Prayer room opens to students of all faiths

Lacy Nguyen|Staff Writer

Senior Mike Christie stands in the newly renovated prayer room located in the chapel. The prayer room is open to students of any faith and has no formal sign-ups.  [Domenica Cooke-Tassone | Photographer]  

Forrest Buckner, dean of spiritual life, introduced a new prayer room in the chapel, last week, for student use. The idea for the new room was introduced last year by Buckner when he first began working at Whitworth. Facilities began construction over the summer, and the room was finished and furnished at the beginning of the school year.  

“I walked all over campus with some facilities people,” Buckner said. “[We] went through all the dorms to try and find a place so we could have one. We tried to do it in the HUB; we tried to do it in the library. We tried all these different places.”  

The proposal for the room was brought to ASWU last spring. Five thousand dollars were allocated to help fund the new prayer room.

“When we went to ASWU they said ‘it would be really nice to have it in the chapel,’” Buckner said. “Then we came back and started talking with our campus ministry staff team, and I don’t know who had the idea, but we thought, ‘What about that closet?’”

There are no formal sign-ups to use the room. Students may use it on a first-come-first-served basis.

“I met in there for my small group for my Christian foundations class,” junior Caitlin Thomas said. “I really liked the atmosphere that they tried to convey of restfulness and the different activities. They have a coloring book in there and a little guest book for people to write in prayers. It just feels like somewhere where I would want to go and spend time with God.”

Despite Whitworth’s commitment to the Christian faith, the chapel and ministry team decided to open the prayer room to all students of all faiths.

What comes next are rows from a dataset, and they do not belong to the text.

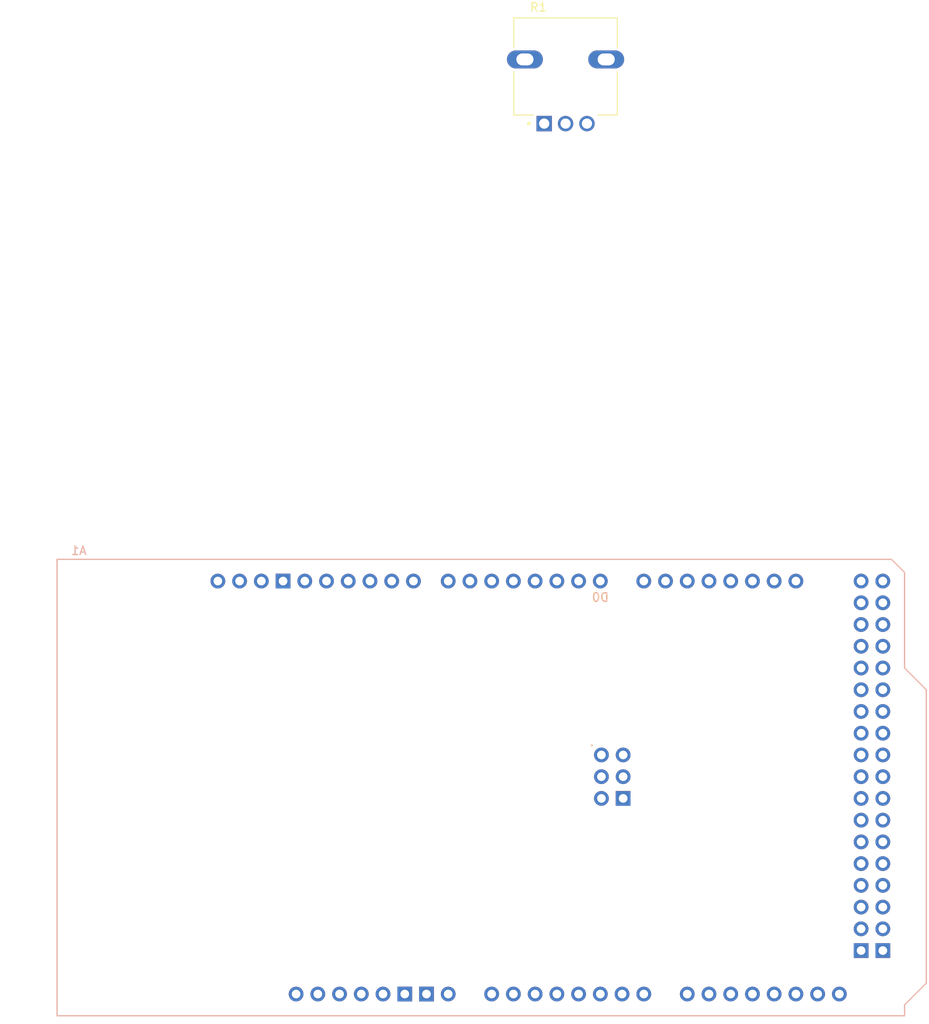
<source format=kicad_pcb>
(kicad_pcb (version 20221018) (generator pcbnew)

  (general
    (thickness 1.6)
  )

  (paper "A4")
  (layers
    (0 "F.Cu" signal)
    (31 "B.Cu" signal)
    (32 "B.Adhes" user "B.Adhesive")
    (33 "F.Adhes" user "F.Adhesive")
    (34 "B.Paste" user)
    (35 "F.Paste" user)
    (36 "B.SilkS" user "B.Silkscreen")
    (37 "F.SilkS" user "F.Silkscreen")
    (38 "B.Mask" user)
    (39 "F.Mask" user)
    (40 "Dwgs.User" user "User.Drawings")
    (41 "Cmts.User" user "User.Comments")
    (42 "Eco1.User" user "User.Eco1")
    (43 "Eco2.User" user "User.Eco2")
    (44 "Edge.Cuts" user)
    (45 "Margin" user)
    (46 "B.CrtYd" user "B.Courtyard")
    (47 "F.CrtYd" user "F.Courtyard")
    (48 "B.Fab" user)
    (49 "F.Fab" user)
    (50 "User.1" user)
    (51 "User.2" user)
    (52 "User.3" user)
    (53 "User.4" user)
    (54 "User.5" user)
    (55 "User.6" user)
    (56 "User.7" user)
    (57 "User.8" user)
    (58 "User.9" user)
  )

  (setup
    (pad_to_mask_clearance 0)
    (pcbplotparams
      (layerselection 0x00010fc_ffffffff)
      (plot_on_all_layers_selection 0x0000000_00000000)
      (disableapertmacros false)
      (usegerberextensions false)
      (usegerberattributes true)
      (usegerberadvancedattributes true)
      (creategerberjobfile true)
      (dashed_line_dash_ratio 12.000000)
      (dashed_line_gap_ratio 3.000000)
      (svgprecision 4)
      (plotframeref false)
      (viasonmask false)
      (mode 1)
      (useauxorigin false)
      (hpglpennumber 1)
      (hpglpenspeed 20)
      (hpglpendiameter 15.000000)
      (dxfpolygonmode true)
      (dxfimperialunits true)
      (dxfusepcbnewfont true)
      (psnegative false)
      (psa4output false)
      (plotreference true)
      (plotvalue true)
      (plotinvisibletext false)
      (sketchpadsonfab false)
      (subtractmaskfromsilk false)
      (outputformat 1)
      (mirror false)
      (drillshape 1)
      (scaleselection 1)
      (outputdirectory "")
    )
  )

  (net 0 "")
  (net 1 "unconnected-(A1-3.3V-Pad3V3)")
  (net 2 "unconnected-(A1-5V-Pad5V1)")
  (net 3 "unconnected-(A1-SPI_5V-Pad5V2)")
  (net 4 "unconnected-(A1-5V-Pad5V3)")
  (net 5 "unconnected-(A1-5V-Pad5V4)")
  (net 6 "unconnected-(A1-PadA0)")
  (net 7 "unconnected-(A1-PadA1)")
  (net 8 "unconnected-(A1-PadA2)")
  (net 9 "unconnected-(A1-PadA3)")
  (net 10 "unconnected-(A1-PadA4)")
  (net 11 "unconnected-(A1-PadA5)")
  (net 12 "unconnected-(A1-PadA6)")
  (net 13 "Net-(A1-PadA7)")
  (net 14 "unconnected-(A1-PadA8)")
  (net 15 "unconnected-(A1-PadA9)")
  (net 16 "unconnected-(A1-PadA10)")
  (net 17 "unconnected-(A1-PadA11)")
  (net 18 "unconnected-(A1-PadA12)")
  (net 19 "unconnected-(A1-PadA13)")
  (net 20 "unconnected-(A1-PadA14)")
  (net 21 "unconnected-(A1-PadA15)")
  (net 22 "unconnected-(A1-PadAREF)")
  (net 23 "unconnected-(A1-D0{slash}RX0-PadD0)")
  (net 24 "unconnected-(A1-D1{slash}TX0-PadD1)")
  (net 25 "unconnected-(A1-D2_INT0-PadD2)")
  (net 26 "unconnected-(A1-D3_INT1-PadD3)")
  (net 27 "unconnected-(A1-PadD4)")
  (net 28 "unconnected-(A1-PadD5)")
  (net 29 "unconnected-(A1-PadD6)")
  (net 30 "unconnected-(A1-PadD7)")
  (net 31 "unconnected-(A1-PadD8)")
  (net 32 "unconnected-(A1-PadD9)")
  (net 33 "unconnected-(A1-PadD10)")
  (net 34 "unconnected-(A1-PadD11)")
  (net 35 "unconnected-(A1-PadD12)")
  (net 36 "unconnected-(A1-PadD13)")
  (net 37 "unconnected-(A1-D14{slash}TX3-PadD14)")
  (net 38 "unconnected-(A1-D15{slash}RX3-PadD15)")
  (net 39 "unconnected-(A1-D16{slash}TX2-PadD16)")
  (net 40 "unconnected-(A1-D17{slash}RX2-PadD17)")
  (net 41 "unconnected-(A1-D18{slash}TX1-PadD18)")
  (net 42 "unconnected-(A1-D19{slash}RX1-PadD19)")
  (net 43 "unconnected-(A1-D20{slash}SDA-PadD20)")
  (net 44 "unconnected-(A1-D21{slash}SCL-PadD21)")
  (net 45 "unconnected-(A1-PadD22)")
  (net 46 "unconnected-(A1-PadD23)")
  (net 47 "unconnected-(A1-PadD24)")
  (net 48 "unconnected-(A1-PadD25)")
  (net 49 "unconnected-(A1-PadD26)")
  (net 50 "unconnected-(A1-PadD27)")
  (net 51 "unconnected-(A1-PadD28)")
  (net 52 "unconnected-(A1-PadD29)")
  (net 53 "unconnected-(A1-PadD30)")
  (net 54 "unconnected-(A1-PadD31)")
  (net 55 "unconnected-(A1-PadD32)")
  (net 56 "unconnected-(A1-PadD33)")
  (net 57 "unconnected-(A1-PadD34)")
  (net 58 "unconnected-(A1-PadD35)")
  (net 59 "unconnected-(A1-PadD36)")
  (net 60 "unconnected-(A1-PadD37)")
  (net 61 "unconnected-(A1-PadD38)")
  (net 62 "unconnected-(A1-PadD39)")
  (net 63 "unconnected-(A1-PadD40)")
  (net 64 "unconnected-(A1-PadD41)")
  (net 65 "unconnected-(A1-PadD42)")
  (net 66 "unconnected-(A1-PadD43)")
  (net 67 "unconnected-(A1-PadD44)")
  (net 68 "unconnected-(A1-PadD45)")
  (net 69 "unconnected-(A1-PadD46)")
  (net 70 "unconnected-(A1-PadD47)")
  (net 71 "unconnected-(A1-PadD48)")
  (net 72 "unconnected-(A1-PadD49)")
  (net 73 "unconnected-(A1-D50_MISO-PadD50)")
  (net 74 "unconnected-(A1-D51_MOSI-PadD51)")
  (net 75 "unconnected-(A1-D52_SCK-PadD52)")
  (net 76 "unconnected-(A1-D53_CS-PadD53)")
  (net 77 "unconnected-(A1-GND-PadGND1)")
  (net 78 "unconnected-(A1-GND-PadGND2)")
  (net 79 "unconnected-(A1-GND-PadGND3)")
  (net 80 "unconnected-(A1-SPI_GND-PadGND4)")
  (net 81 "unconnected-(A1-GND-PadGND5)")
  (net 82 "unconnected-(A1-GND-PadGND6)")
  (net 83 "unconnected-(A1-IOREF-PadIORF)")
  (net 84 "unconnected-(A1-SPI_MISO-PadMISO)")
  (net 85 "unconnected-(A1-SPI_MOSI-PadMOSI)")
  (net 86 "unconnected-(A1-RESET-PadRST1)")
  (net 87 "unconnected-(A1-SPI_RESET-PadRST2)")
  (net 88 "unconnected-(A1-SPI_SCK-PadSCK)")
  (net 89 "Net-(A1-PadSCL)")
  (net 90 "unconnected-(A1-PadSDA)")
  (net 91 "unconnected-(A1-PadVIN)")
  (net 92 "Net-(R1-SHIELD-PadS1)")
  (net 93 "unconnected-(R1-Pad1)")

  (footprint "P0915N-FC15BR100K:TRIM_P0915N-FC15BR100K" (layer "F.Cu") (at 160.02 17.78))

  (footprint "PCM_arduino-library:Arduino_Mega2560_R3_Shield" (layer "F.Cu") (at 100.584 129.54))

)

</source>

“Whitworth doesn’t require students to be Christians to come,” Buckner said. “As an institution, one of the things we want to be is hospitable. So, if you are a student and you need to pray, particularly if you think about Muslim students who may want to pray five times a day or however many times of day, if the Muslim student doesn’t feel comfortable in their dorm room, we want a place where they can do that.”

The room includes multiple journals for students to write in, as well as a prayer rug for Muslim students to use. It does not have any other religious items present such as the Bible, Quran or Torah.

“We want a place for every student to feel like they have that safe space regardless of their faith commitments,” Buckner said. “To have that space to engage in those spiritual practices is something that is valuable to us. We want to be hospitable to every student that comes here.”

The room is intended to send a welcoming message to students of all different faiths, cultures and backgrounds.

“I think the biggest issue that Christian universities run into is compartmentalizing the themes of faith into a certain subset of faith,” spiritual life coordinator Mike Christie said. “I think making a prayer room for all religion is beautiful in the sense that it recognizes the human before the ideology.”  

The prayer room is intended to further Whitworth’s commitment to allow students to explore their spirituality, along with the university’s mission statement to “honor God, follow Christ, and serve humanity”.

“I think it works, whatever they did in the room,” Thomas said. “I think it’s cool they made an investment in a room that’s catering to being intentional about your faith and providing a space for that. I think that’s important, especially for Whitworth to put their money where their values are.”

The room is open for both individual and group usage.

“We are hoping that students will use this to draw nearer to God, to seek God, and to be with God,” Buckner said.